Opinion
S05A1292, S05A1293.
DECIDED OCTOBER 24, 2005. RECONSIDERATION DENIED NOVEMBER 21, 2005.
Mandamus. Gwinnett Superior Court. Before Judge Turner.
Gottfried A. Kappelmeier, pro se. Thurbert E. Baker, Attorney General, Rebecca S. Mick, Kristin L. Miller, Assistant Attorneys General, for appellee.
Gottfried A. Kappelmeier brought this mandamus action against Judge Richard T. Winegarden, seeking an order directing the judge to vacate the judgment he entered against Kappelmeier in another case. Judge Winegarden moved to dismiss the petition and Judge Debra K. Turner granted the motion. Three weeks later, Kappelmeier filed an "emergency motion" to recuse Judge Turner. The motion was denied and Kappelmeier appealed. We find no error and affirm.
1. An extraordinary writ, such as a writ of mandamus, does not lie to compel a judge to vacate an order or judgment where there is a right to judicial review of the judge's ruling. Ford Motor Co. v. Lawrence, 279 Ga. 284, 285 ( 612 SE2d 301) (2005); Kappelmeier v. Iannazzone, 279 Ga. 131 (2) ( 610 SE2d 60) (2005). It follows that the superior court did not err in dismissing the petition and refusing to grant a mandamus nisi.
2. The superior court was not required to render findings of fact and conclusions of law in dismissing the petition for mandamus. Kappelmeier v. Iannazzone, supra at 132 (3).
3. Kappelmeier contends Judge Turner erred in denying the motion to recuse without referring the matter to another judge for a hearing. We disagree. "When a motion to recuse is [presented, the judge can rule on] the timeliness of the motion and the legal sufficiency of the affidavit," Birt v. State, 256 Ga. 483, 484 (1) ( 350 SE2d 241) (1986), and, "it is as much the duty of a judge not to grant the motion to recuse when the motion is legally insufficient as it is to recuse when the motion is meritorious." (Citation and punctuation omitted.) Henderson v. McVay, 269 Ga. 7, 9 (2) ( 494 SE2d 653) (1998).
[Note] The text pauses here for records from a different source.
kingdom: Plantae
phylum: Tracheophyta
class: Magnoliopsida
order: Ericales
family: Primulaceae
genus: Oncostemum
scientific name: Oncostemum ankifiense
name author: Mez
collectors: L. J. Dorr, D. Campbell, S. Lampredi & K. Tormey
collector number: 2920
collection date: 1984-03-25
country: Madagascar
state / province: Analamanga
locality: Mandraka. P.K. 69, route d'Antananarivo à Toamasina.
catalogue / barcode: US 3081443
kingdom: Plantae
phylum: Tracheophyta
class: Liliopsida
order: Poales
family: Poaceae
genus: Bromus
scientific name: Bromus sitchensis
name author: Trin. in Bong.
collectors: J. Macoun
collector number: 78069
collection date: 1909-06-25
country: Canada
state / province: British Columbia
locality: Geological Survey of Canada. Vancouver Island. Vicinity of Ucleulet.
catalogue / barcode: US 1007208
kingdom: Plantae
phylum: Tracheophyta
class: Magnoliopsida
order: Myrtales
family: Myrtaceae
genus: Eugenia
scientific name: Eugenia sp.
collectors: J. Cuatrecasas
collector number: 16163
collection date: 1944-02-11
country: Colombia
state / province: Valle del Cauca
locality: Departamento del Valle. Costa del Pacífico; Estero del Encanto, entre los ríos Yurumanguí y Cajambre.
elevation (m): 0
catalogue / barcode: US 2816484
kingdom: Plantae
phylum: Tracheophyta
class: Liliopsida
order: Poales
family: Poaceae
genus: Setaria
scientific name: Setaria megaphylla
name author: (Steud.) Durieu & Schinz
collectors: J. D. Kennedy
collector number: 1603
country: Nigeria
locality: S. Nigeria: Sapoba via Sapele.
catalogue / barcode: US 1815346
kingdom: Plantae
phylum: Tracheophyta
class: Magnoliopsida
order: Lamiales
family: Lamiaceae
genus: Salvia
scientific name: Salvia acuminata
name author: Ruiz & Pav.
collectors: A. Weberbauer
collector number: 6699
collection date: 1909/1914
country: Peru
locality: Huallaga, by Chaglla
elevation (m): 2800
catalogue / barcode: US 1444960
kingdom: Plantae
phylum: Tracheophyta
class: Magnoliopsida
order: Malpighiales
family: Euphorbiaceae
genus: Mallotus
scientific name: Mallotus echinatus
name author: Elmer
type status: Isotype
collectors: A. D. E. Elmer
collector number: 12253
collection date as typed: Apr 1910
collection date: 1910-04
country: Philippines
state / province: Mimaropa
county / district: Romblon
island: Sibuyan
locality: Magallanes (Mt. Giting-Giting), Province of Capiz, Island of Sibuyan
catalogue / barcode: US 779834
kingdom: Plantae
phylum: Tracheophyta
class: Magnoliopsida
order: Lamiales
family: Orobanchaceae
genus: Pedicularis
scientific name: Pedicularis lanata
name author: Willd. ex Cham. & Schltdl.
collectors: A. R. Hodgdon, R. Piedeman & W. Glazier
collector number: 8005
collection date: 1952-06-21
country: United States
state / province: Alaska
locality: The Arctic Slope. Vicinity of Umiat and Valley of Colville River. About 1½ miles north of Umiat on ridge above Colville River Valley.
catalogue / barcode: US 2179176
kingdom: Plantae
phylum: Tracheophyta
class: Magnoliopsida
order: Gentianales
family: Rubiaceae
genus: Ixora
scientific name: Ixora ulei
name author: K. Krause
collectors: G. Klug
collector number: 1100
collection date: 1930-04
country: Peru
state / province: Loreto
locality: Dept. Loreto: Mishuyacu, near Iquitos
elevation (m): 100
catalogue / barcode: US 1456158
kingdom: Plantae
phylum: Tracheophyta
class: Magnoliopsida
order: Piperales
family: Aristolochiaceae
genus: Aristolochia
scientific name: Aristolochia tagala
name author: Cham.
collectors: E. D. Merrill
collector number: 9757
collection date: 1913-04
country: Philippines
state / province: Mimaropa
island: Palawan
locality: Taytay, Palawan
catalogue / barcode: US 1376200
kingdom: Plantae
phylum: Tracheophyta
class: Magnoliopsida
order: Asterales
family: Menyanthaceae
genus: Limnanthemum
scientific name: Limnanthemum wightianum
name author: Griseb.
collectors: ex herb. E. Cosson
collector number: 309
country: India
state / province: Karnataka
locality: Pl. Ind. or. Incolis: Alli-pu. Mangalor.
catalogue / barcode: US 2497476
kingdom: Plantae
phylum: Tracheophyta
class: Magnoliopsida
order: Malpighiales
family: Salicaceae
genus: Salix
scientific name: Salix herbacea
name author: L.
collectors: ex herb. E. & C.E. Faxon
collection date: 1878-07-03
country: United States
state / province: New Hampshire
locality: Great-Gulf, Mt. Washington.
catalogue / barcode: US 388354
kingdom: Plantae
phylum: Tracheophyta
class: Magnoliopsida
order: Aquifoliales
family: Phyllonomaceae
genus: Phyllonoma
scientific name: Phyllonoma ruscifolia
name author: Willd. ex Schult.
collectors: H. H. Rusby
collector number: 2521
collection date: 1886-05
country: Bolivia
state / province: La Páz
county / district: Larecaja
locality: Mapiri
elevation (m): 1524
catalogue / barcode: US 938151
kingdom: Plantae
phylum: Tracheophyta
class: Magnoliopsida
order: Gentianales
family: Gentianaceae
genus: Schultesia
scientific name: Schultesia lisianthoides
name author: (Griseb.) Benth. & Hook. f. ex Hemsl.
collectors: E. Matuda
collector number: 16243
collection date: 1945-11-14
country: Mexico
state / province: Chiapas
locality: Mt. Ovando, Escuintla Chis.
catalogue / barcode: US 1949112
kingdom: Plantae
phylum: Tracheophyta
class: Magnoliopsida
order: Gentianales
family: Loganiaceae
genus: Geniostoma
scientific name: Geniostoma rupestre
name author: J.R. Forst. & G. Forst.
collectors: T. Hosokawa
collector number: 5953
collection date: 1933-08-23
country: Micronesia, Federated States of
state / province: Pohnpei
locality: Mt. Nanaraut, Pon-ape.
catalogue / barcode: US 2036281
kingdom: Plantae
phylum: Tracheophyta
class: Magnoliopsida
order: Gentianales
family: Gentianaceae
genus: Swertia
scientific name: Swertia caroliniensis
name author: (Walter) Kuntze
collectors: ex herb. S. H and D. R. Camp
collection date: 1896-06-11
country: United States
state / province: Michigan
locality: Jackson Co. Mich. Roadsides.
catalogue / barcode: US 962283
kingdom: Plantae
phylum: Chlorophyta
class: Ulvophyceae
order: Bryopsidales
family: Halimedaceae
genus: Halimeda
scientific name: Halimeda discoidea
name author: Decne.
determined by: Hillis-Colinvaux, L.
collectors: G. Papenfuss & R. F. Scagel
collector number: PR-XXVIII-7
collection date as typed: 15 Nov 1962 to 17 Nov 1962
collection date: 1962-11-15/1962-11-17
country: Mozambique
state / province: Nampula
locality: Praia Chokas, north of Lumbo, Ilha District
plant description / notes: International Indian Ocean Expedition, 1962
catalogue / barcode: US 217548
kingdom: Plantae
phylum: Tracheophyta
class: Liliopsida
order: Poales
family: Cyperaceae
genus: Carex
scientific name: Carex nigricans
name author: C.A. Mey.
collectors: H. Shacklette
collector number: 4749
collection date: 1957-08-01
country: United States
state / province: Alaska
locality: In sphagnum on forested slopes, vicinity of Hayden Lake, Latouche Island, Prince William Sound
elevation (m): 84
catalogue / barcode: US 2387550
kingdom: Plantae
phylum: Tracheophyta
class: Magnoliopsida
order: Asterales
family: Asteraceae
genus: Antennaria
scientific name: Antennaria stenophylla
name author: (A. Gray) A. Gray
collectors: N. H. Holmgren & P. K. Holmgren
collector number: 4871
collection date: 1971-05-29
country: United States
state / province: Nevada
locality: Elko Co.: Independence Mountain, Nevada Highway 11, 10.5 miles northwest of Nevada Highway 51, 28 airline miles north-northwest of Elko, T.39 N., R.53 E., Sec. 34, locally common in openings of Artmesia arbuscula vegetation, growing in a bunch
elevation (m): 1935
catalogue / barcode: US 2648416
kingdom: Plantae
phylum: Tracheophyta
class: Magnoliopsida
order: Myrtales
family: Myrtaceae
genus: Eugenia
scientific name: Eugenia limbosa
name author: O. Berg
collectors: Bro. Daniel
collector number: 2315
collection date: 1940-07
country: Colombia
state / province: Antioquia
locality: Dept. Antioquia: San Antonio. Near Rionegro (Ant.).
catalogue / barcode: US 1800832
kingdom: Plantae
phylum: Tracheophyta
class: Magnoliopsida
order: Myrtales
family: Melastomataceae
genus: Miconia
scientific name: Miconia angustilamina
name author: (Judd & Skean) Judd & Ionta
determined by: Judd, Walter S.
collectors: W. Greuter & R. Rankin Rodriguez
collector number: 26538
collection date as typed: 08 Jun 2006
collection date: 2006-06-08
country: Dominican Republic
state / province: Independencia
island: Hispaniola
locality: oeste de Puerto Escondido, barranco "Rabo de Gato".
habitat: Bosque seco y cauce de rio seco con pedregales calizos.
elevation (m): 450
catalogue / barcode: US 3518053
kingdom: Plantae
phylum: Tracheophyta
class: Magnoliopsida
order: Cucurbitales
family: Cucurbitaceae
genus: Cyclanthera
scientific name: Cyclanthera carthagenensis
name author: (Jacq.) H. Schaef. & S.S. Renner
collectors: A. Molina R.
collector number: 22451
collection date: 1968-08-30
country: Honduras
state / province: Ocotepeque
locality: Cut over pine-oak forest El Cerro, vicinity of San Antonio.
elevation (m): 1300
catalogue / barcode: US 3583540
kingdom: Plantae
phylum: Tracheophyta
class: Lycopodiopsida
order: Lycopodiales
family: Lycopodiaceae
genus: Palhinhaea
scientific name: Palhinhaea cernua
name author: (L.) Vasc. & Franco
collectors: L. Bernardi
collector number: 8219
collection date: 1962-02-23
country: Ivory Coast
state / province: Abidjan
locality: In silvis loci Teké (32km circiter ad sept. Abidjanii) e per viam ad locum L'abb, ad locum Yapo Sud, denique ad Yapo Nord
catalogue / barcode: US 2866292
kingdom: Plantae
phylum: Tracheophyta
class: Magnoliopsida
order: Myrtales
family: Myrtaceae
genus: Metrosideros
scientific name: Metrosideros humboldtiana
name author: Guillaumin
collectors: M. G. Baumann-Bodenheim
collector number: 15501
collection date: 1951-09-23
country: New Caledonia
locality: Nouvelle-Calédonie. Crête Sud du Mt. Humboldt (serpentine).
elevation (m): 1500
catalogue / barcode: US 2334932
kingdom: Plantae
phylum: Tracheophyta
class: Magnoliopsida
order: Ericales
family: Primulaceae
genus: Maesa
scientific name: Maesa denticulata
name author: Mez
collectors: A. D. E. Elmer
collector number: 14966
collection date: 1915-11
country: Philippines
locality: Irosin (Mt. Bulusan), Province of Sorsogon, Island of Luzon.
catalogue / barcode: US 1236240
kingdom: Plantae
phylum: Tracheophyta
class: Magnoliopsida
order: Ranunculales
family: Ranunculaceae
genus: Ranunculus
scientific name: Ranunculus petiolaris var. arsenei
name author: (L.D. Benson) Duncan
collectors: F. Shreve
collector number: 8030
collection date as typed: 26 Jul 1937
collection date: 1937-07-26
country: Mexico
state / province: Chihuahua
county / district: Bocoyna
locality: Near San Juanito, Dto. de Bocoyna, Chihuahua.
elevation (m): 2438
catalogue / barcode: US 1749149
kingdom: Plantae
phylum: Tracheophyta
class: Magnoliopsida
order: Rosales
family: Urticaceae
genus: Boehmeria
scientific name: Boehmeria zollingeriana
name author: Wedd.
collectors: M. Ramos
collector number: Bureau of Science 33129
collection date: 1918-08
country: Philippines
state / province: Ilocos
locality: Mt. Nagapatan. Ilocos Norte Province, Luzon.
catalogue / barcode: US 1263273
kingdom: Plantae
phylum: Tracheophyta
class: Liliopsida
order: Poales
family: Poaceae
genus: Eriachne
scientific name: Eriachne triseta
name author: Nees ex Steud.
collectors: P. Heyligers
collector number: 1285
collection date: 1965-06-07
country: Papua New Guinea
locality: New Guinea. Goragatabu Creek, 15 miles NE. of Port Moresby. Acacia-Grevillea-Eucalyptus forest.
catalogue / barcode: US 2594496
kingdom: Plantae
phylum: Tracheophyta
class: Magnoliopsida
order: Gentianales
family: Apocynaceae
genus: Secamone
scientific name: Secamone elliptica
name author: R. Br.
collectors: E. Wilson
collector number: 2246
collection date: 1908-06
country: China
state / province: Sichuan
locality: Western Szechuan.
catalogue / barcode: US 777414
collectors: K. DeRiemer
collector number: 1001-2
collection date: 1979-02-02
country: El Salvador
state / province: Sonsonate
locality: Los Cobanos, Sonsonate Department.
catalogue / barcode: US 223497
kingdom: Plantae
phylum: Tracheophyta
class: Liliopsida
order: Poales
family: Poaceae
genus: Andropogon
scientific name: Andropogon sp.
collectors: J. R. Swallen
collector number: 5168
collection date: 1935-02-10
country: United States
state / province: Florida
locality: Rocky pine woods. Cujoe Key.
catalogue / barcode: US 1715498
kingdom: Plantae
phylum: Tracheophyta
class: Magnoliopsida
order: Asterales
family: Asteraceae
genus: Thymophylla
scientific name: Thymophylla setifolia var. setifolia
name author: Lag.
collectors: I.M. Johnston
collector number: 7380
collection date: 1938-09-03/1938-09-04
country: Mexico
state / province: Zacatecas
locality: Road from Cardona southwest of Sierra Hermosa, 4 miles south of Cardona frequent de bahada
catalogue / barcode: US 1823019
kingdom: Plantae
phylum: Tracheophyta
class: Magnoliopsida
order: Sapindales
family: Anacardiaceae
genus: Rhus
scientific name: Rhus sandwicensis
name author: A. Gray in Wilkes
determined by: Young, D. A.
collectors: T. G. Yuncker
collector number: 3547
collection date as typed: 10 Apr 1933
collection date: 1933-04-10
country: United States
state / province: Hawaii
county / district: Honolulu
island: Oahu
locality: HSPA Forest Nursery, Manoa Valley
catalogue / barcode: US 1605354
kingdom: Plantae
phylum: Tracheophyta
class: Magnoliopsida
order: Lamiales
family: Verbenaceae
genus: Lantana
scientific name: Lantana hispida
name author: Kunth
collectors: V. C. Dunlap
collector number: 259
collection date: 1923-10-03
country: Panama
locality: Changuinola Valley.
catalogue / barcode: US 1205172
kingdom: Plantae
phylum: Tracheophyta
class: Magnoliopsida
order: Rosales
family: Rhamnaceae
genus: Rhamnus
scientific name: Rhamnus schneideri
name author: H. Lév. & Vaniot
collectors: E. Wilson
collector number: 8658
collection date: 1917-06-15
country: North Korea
Uniform Superior Court Rule 25.1 requires that a motion to recuse be filed within five days after first learning of the facts for recusal, and not later than ten days before a hearing or trial, unless good cause is shown for the failure to meet the time requirements. In this case, the motion was untimely because it was filed three weeks after Judge Turner ruled on the motion to dismiss and Kappelmeier offered no reason for the delay. Moreover, the motion was not supported by facts which would lead a reasonable person to conclude that Judge Turner harbored a bias, which stemmed from an extrajudicial source, and which interfered with an impartial judgment. See Berry v. State, 267 Ga. 605, 607 (3) ( 481 SE2d 203) (1997); McBride v. State, 213 Ga. App. 857, 859 (4) ( 446 SE2d 193) (1994).
Judgment affirmed. All the Justices concur.